| Charles T. Hemphill, John J. Godfrey, George R. Doddington
The ATIS Spoken Language Systems Pilot Corpus is a significant development in speech and natural language processing research, designed to measure progress in systems that handle both speech and natural language. This pilot marks the first full-scale attempt to collect such a corpus, providing guidelines for future efforts. The corpus differs from its predecessor, the Resource Management corpus, in several key aspects, including the collection of spontaneous speech, the use of an office environment, the integration of grammar into the system, and the use of actual replies as reference answers.
The ATIS corpus includes acoustic speech data, transcriptions, a set of tuples representing the answers, and SQL expressions for the queries. The corpus was collected through a simulated travel planning system, where subjects interacted with a "travel planner" and received both transcriptions and answers on a computer screen. The collection process involved detailed instructions, a structured session format, and a rigorous data processing pipeline to ensure the quality and reliability of the corpus.
The pilot collected 41 sessions with 1041 utterances over 8 weeks, with 740 utterances judged as evaluable. The results showed that the corpus is valuable for objective evaluation of spoken language systems, providing realistic conditions for testing. The study also highlighted the challenges and benefits of collecting spontaneous speech data, emphasizing its potential for advancing the field of spoken language systems.The ATIS Spoken Language Systems Pilot Corpus is a significant development in speech and natural language processing research, designed to measure progress in systems that handle both speech and natural language. This pilot marks the first full-scale attempt to collect such a corpus, providing guidelines for future efforts. The corpus differs from its predecessor, the Resource Management corpus, in several key aspects, including the collection of spontaneous speech, the use of an office environment, the integration of grammar into the system, and the use of actual replies as reference answers.

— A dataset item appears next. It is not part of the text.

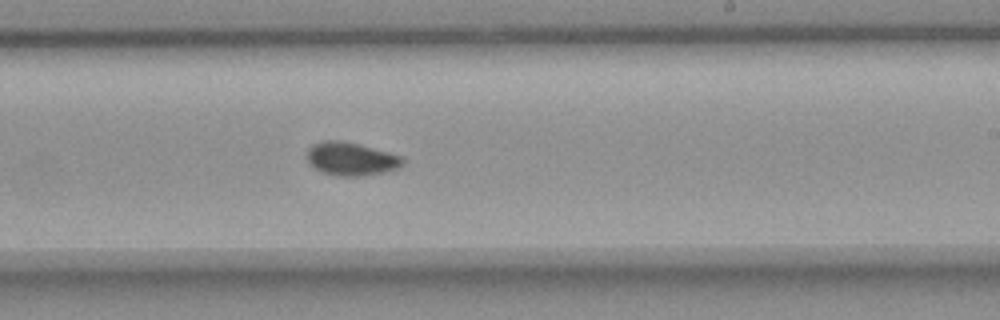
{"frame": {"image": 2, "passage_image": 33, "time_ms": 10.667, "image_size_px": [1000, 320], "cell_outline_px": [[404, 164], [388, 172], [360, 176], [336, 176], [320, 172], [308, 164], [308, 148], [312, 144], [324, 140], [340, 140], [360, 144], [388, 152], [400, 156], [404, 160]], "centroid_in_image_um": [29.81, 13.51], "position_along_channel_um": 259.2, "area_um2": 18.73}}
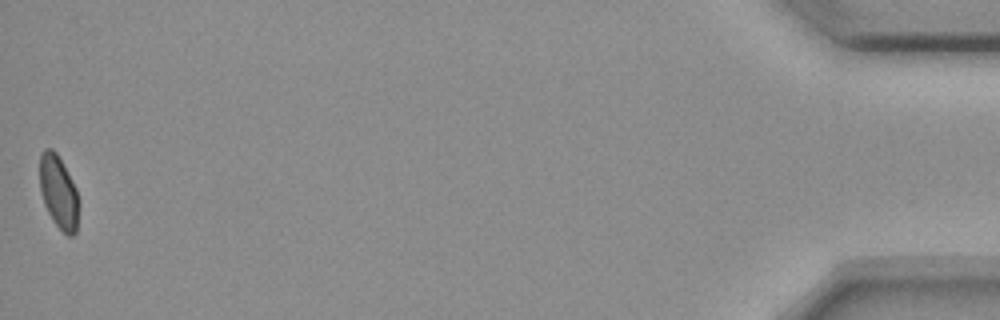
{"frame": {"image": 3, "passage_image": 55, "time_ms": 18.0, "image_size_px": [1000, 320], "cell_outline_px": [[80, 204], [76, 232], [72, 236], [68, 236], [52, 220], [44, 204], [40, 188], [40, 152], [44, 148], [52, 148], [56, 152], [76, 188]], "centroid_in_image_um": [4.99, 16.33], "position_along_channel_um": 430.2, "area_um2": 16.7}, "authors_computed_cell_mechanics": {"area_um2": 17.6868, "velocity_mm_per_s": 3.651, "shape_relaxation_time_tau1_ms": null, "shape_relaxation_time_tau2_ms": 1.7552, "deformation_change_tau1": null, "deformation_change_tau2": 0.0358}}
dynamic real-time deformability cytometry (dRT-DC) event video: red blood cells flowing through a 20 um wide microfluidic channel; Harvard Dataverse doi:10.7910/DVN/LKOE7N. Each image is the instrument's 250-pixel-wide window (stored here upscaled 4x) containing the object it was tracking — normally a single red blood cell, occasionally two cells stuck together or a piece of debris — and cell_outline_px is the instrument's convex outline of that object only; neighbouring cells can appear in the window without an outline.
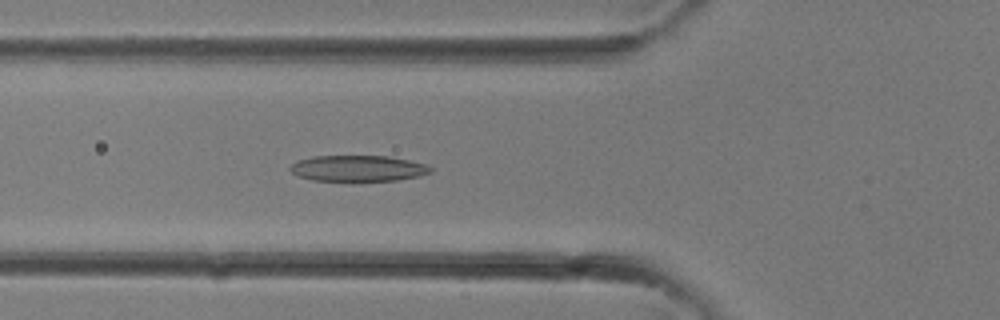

The ATIS corpus includes acoustic speech data, transcriptions, a set of tuples representing the answers, and SQL expressions for the queries. The corpus was collected through a simulated travel planning system, where subjects interacted with a "travel planner" and received both transcriptions and answers on a computer screen. The collection process involved detailed instructions, a structured session format, and a rigorous data processing pipeline to ensure the quality and reliability of the corpus.
The pilot collected 41 sessions with 1041 utterances over 8 weeks, with 740 utterances judged as evaluable. The results showed that the corpus is valuable for objective evaluation of spoken language systems, providing realistic conditions for testing. The study also highlighted the challenges and benefits of collecting spontaneous speech data, emphasizing its potential for advancing the field of spoken language systems.